John and Mike each own 50% of a business. They sign a buy-sell agreement providing that if one of them dies, the other one will buy out the deceased owner’s share at a specified price and on specified terms. The drafting attorney or attorneys suggest that the business be valued by a qualified appraiser, but John and Mike do not want to pay for an appraisal so they set an arbitrary figure as the value. They tell the attorney(s) that they will update the figure from time to time to reflect changes in the business’s value. As years go by, John and Mike continue to ignore the issue, in part because they still do not want to pay for appraisals of the business, so the initial arbitrary figure for the business’s valuation stands.

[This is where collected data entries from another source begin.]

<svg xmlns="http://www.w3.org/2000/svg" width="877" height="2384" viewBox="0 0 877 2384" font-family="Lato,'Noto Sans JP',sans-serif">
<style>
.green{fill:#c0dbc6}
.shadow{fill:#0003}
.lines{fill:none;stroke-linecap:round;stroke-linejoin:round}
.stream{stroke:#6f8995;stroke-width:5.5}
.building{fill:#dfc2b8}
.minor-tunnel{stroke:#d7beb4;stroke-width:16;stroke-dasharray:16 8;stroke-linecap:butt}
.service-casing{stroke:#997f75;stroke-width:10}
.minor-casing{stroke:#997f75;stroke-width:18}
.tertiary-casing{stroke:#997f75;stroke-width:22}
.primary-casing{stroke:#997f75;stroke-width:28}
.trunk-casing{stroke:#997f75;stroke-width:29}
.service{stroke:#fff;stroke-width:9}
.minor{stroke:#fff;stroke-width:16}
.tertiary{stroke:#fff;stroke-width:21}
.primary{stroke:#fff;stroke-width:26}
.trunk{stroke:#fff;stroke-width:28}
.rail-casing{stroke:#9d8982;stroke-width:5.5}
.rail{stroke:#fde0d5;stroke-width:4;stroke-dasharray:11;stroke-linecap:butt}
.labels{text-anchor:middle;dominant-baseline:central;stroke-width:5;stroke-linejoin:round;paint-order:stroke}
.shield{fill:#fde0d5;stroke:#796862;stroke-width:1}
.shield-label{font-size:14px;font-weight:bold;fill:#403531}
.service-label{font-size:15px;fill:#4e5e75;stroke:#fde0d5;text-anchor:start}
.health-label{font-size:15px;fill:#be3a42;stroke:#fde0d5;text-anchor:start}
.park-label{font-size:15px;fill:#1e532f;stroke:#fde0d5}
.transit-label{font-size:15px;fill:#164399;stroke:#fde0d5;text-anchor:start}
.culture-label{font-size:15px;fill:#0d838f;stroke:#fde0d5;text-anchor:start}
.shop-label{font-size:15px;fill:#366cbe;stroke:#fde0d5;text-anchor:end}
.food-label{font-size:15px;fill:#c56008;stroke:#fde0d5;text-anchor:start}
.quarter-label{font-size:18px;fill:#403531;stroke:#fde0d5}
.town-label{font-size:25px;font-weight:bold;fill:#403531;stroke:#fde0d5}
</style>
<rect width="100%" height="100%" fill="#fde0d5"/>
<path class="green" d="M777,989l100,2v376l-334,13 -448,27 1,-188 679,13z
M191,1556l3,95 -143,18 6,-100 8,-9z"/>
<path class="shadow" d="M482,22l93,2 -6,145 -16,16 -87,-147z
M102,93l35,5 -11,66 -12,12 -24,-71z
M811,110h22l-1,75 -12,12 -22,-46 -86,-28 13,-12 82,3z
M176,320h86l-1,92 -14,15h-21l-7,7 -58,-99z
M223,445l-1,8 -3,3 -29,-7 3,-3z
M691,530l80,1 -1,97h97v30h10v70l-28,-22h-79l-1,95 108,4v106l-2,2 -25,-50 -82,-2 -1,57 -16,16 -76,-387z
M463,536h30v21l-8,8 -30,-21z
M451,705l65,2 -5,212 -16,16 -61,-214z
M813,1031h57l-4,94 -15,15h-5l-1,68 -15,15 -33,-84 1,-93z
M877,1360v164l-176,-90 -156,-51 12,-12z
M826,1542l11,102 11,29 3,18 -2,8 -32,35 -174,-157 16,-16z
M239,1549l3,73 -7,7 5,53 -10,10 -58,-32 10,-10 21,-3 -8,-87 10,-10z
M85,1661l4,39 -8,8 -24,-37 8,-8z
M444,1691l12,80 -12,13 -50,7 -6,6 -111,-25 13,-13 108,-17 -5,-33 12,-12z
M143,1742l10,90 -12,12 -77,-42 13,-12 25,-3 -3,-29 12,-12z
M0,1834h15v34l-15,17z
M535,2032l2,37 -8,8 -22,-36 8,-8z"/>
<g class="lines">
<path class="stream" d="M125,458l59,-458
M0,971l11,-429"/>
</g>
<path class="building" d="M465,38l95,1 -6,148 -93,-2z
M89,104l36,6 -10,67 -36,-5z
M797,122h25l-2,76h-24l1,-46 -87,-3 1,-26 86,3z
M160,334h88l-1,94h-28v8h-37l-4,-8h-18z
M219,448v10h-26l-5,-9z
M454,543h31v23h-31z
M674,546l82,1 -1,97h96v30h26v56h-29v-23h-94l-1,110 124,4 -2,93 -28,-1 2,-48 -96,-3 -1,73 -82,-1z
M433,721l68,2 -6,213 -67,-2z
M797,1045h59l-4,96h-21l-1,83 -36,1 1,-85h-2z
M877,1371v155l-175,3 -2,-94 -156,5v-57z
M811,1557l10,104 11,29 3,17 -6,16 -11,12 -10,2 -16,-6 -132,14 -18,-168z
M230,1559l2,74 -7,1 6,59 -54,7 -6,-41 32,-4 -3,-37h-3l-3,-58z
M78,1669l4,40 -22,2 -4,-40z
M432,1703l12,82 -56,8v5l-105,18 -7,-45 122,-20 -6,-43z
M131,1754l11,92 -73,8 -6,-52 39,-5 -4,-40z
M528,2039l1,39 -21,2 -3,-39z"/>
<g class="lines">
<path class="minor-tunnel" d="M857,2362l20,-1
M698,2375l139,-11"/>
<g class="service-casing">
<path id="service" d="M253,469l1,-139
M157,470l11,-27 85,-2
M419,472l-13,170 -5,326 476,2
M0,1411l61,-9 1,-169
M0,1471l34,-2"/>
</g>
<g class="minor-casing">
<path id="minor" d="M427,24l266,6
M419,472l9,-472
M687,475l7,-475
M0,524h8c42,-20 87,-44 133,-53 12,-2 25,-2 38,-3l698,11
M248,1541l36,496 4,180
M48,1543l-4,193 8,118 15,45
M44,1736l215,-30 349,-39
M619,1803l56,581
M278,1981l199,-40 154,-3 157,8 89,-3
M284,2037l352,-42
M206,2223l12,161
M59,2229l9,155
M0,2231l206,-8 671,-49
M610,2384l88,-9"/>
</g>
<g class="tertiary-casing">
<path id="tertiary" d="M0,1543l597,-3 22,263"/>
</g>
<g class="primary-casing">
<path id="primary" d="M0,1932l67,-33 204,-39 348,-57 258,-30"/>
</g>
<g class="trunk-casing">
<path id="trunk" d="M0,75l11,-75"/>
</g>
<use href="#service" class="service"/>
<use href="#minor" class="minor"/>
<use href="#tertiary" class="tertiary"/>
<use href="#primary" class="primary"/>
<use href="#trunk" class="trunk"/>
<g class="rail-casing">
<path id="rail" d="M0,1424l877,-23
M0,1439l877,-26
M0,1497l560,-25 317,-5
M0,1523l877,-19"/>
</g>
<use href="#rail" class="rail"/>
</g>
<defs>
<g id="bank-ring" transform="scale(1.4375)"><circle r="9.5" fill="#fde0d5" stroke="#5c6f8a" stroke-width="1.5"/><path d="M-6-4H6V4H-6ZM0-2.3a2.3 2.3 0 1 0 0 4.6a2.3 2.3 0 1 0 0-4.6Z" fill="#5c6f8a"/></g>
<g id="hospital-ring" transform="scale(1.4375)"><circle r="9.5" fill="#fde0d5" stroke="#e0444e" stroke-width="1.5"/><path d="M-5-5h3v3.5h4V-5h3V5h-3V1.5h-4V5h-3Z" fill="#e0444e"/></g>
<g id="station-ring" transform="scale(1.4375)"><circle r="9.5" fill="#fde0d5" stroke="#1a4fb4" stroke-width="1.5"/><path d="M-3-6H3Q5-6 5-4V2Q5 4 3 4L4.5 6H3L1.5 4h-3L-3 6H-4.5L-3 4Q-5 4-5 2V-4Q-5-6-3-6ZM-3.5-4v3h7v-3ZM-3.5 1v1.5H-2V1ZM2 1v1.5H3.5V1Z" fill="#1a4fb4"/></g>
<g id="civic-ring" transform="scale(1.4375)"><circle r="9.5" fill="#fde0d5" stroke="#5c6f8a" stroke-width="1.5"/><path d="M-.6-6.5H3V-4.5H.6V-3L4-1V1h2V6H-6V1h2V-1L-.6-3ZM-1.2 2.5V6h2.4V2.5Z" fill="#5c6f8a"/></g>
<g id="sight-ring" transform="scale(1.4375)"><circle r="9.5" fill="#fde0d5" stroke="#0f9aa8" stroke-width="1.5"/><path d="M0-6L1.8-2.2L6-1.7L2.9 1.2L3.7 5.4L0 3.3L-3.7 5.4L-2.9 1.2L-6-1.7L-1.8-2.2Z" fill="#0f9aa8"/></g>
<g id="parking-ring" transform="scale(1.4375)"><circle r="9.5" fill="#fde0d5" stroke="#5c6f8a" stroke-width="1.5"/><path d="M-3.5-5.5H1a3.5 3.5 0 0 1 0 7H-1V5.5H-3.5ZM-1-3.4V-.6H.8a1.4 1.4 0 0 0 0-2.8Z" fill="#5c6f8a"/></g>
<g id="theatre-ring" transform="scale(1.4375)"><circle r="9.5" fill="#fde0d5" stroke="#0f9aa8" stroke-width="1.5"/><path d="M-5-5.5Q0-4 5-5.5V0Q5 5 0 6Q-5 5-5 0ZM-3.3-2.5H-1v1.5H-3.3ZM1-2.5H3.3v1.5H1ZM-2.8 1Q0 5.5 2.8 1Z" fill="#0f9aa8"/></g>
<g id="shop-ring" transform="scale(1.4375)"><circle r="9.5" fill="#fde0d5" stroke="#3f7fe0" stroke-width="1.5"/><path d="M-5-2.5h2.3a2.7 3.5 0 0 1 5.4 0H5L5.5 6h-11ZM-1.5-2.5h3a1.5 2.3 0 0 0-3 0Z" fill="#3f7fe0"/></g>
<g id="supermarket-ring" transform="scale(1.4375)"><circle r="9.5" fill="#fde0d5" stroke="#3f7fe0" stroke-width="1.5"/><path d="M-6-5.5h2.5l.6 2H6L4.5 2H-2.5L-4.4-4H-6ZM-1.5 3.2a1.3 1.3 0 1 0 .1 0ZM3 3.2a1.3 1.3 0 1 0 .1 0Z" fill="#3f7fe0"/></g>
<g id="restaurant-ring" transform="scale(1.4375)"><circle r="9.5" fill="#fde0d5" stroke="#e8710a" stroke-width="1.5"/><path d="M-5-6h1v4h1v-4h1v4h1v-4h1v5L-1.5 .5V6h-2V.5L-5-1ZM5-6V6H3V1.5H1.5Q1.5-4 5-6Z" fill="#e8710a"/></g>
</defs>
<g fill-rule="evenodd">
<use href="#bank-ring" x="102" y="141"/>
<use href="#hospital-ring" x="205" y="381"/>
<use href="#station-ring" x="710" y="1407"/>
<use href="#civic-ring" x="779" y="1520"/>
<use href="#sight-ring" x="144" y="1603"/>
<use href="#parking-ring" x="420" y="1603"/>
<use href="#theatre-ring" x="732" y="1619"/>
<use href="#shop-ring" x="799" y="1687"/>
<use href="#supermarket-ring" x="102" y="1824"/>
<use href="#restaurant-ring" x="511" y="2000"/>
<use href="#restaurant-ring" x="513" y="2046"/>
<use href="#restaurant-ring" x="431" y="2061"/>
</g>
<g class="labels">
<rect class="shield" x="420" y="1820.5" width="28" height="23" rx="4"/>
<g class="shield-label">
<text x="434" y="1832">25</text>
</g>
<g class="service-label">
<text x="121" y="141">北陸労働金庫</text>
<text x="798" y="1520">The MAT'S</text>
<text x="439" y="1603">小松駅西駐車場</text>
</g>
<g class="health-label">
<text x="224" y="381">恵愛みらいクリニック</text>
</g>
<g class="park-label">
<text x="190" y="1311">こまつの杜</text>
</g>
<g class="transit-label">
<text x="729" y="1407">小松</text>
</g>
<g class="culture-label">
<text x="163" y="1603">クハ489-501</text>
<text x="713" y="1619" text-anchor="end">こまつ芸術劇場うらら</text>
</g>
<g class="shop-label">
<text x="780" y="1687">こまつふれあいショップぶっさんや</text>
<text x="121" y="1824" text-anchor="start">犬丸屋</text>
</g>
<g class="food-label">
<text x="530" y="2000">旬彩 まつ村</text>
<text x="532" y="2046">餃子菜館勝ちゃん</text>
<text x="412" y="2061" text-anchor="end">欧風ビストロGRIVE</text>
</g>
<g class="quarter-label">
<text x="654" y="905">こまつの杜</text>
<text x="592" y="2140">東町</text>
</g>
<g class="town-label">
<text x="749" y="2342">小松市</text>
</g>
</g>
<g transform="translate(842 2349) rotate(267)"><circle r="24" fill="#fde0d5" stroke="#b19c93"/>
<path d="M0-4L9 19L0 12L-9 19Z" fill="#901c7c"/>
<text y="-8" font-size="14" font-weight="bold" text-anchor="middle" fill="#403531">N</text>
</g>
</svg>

Ten years later, John dies. Mike will either be paying too much or too little to buy John’s share. Mike will be angry if he has to pay more than John’s share is worth. John’s beneficiaries will be angry if Mike pays them less than what John’s share is worth. The two sides will be likely to go to separate attorneys, and one side may try to attack or set aside the valuation in the buy-sell agreement. The two attorneys representing the two sides will be the big winners.
What if the buy-sell agreement did not set a price? What if the buy-sell agreement provided that when one owner dies, each side will pick an appraiser, and that the two appraisers will agree on a third appraiser, and that the valuation done at that point by the third appraiser will set the buy-out price of the deceased owner’s interest?
Using this method, John and Mike still don’t have to pay for an appraisal when the agreement is drafted. Using this method, John and Mike don’t have to pay for future appraisals to periodically update the buy-out price. Using this method, when one owner dies, a fair price will be arrived at, which will lessen the possibility that the two sides will hire lawyers to fight eachother.